When you have a revolutionary idea for a game-changing product, your first obstacle is figuring out how to bring it to life. Developing a new product from scratch can be a challenging process, so we recommend approaching it gradually. If you ask five entrepreneurs, you’ll find out that the journey from idea to finished product rarely looks like a straight line.

However, there are a few important phases in product development, and without one of them, it will be difficult to finish the process correctly. It’s important to understand that each phase contributes in its way to the final success of a product. Below you’ll find in-depth information about the stages of product development.

1. Come Up With an Idea

Ideas are an integral part of inventing a product or service, but too often the difficulty comes from finding that key idea. Waiting for a 100% flawless idea can be a problem, since your ability to move on to other parts of your project may be limited. Developing something new can be a great experience, but it’s often the time spent iterating on an existing idea that leads to better results.

If you want to quickly test out the market and create large quantities of production parts, note that you can’t go wrong with injection molding. No matter what your needs are in terms of rapid tooling, manufacturing, or end-use plastic molding, you can find cost-effective injection molding solutions to realize your idea.

2. Research

When you have a business idea, there are lots of ways to test it and find out if it has potential. For example, the simplest way is to talk to family and friends about your idea and then see what feedback they give, or launch an online survey for people’s first impressions of your idea.

The important thing is to get feedback from a group of people who know nothing about your product and ask them if they’re interested and whether or not they would buy it. Additionally, take note of your competitor’s website and sign up for their email newsletter if you have the option. Understanding how they attract potential customers and generate sales is important for making informed decisions, such as whether or not you should invest in paid or organic marketing for example.

3. Planning and Developing Your First Prototype Of The Product

It’s vital to take time and plan before developing a prototype. Don’t think about where you want to go, and start by thinking of what you want to do. You can draw a detailed sketch of a product design and label the individual features in as much detail as possible. Using the final design, you can create a list of different materials you’ll need to bring your product to life.

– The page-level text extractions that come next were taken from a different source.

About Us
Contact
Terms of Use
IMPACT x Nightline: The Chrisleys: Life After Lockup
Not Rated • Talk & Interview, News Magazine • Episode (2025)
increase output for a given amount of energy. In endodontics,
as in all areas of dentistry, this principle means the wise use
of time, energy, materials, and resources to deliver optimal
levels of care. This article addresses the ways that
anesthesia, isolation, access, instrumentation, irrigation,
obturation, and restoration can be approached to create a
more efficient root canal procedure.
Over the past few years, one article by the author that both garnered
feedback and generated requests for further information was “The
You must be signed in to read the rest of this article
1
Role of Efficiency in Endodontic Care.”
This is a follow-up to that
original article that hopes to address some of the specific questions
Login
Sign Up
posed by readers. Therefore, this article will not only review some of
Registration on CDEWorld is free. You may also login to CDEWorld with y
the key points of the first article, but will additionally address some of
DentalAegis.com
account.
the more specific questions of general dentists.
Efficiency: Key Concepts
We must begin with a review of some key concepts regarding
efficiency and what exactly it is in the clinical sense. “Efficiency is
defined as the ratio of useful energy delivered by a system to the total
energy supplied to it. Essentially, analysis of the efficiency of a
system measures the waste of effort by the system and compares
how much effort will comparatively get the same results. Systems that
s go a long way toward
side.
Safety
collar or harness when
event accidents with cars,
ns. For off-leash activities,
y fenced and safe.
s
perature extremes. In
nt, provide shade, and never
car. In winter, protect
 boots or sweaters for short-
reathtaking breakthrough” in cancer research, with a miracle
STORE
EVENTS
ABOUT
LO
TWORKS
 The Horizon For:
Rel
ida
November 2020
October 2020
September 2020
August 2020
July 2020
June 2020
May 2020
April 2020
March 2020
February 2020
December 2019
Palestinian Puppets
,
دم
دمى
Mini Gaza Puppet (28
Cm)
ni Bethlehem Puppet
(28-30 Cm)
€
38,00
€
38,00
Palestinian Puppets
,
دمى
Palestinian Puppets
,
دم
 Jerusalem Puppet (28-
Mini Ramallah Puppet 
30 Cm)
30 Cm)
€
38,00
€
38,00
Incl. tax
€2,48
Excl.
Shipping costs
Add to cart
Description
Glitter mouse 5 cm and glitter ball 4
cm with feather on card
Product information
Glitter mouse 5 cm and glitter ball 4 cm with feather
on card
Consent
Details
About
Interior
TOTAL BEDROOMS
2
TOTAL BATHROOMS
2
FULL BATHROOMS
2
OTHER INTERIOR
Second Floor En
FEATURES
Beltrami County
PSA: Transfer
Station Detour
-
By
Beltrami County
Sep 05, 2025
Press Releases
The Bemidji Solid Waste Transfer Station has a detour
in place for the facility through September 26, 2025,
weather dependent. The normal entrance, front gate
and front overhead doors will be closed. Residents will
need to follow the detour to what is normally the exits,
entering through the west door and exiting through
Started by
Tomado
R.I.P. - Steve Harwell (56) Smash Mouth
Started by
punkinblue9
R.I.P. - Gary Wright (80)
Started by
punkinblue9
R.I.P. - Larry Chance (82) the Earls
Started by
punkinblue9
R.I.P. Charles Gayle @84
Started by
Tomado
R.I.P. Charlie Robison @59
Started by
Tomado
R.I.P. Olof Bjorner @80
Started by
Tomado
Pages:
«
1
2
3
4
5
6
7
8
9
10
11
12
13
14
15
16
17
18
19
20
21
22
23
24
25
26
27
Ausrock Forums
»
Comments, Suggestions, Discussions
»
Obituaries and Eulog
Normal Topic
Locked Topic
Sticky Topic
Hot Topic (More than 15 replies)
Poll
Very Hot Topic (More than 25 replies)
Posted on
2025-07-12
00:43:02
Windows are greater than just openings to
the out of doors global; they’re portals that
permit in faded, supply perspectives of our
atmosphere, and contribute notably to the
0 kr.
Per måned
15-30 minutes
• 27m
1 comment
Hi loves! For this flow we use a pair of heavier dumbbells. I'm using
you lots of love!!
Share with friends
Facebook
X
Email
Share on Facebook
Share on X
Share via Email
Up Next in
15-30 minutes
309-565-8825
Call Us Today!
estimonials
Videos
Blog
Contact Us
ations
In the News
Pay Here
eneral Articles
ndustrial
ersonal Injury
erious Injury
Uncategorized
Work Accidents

Additionally, when you’re picking potential retail prices for your product, consider the value of each component.

This phase ensures that your product will look the same in production as it does now. This offers a quality that can show potential buyers, investors, and CEOs that you know what you’re doing. When you’re creating products for things like electronics, household items, toys, etc. it’s easiest to have a 3D rendering created in CAD software. Afterward, you can develop a physical prototype through 3D printing or with the help of an injection molding technique if you are in a hurry to quickly test the market with low-volume parts.

4. Build Your Supply Chain and Consider Costing

Once the product is finished and you’re satisfied with it, head over to your potential partners for production and buy all of the materials that you’ll need. The focus is on building your supply chain from start to finish. You need to find and secure vendors, activities, and other resources essential to creating the product you have in mind.

Once you’ve completed all other tasks, you should have a good idea of what it will take to finish your product, and consider the cost. Make sure you take all the information you’ve gathered so far and add up what your expense of goods sold (COGS) will be to define a final retail price and gross margin for your product. You can calculate that easily using a gross margin calculator. When you finish calculating the total COGS, you can come up with your final retail price for the product.

Supply Chain

In closing

Every journey to a finished product is somewhat different and every industry comes with its own set of quirks involved in developing. But following our guide, you should be able to get your ideas off the ground. This way, you will be able to break down the overwhelming task of introducing a brand new product to the market into phases, making it easier for you to set yourself up for a successful product launch.